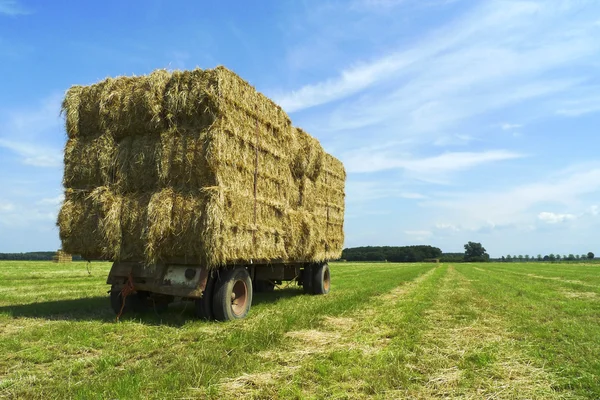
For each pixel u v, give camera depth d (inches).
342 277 940.0
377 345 246.4
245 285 354.3
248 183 341.7
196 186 309.1
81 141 352.8
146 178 327.6
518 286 697.6
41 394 159.0
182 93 312.8
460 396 163.8
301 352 224.4
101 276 801.6
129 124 331.3
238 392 164.1
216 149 302.5
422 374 190.4
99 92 347.6
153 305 363.9
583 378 182.1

● ● ●

## TO DO:
Lines from the one containing "460 396 163.8" through the last line of the records, both included, are the only ones to print, each exactly as it is.

## TASK ANSWER:
460 396 163.8
301 352 224.4
101 276 801.6
129 124 331.3
238 392 164.1
216 149 302.5
422 374 190.4
99 92 347.6
153 305 363.9
583 378 182.1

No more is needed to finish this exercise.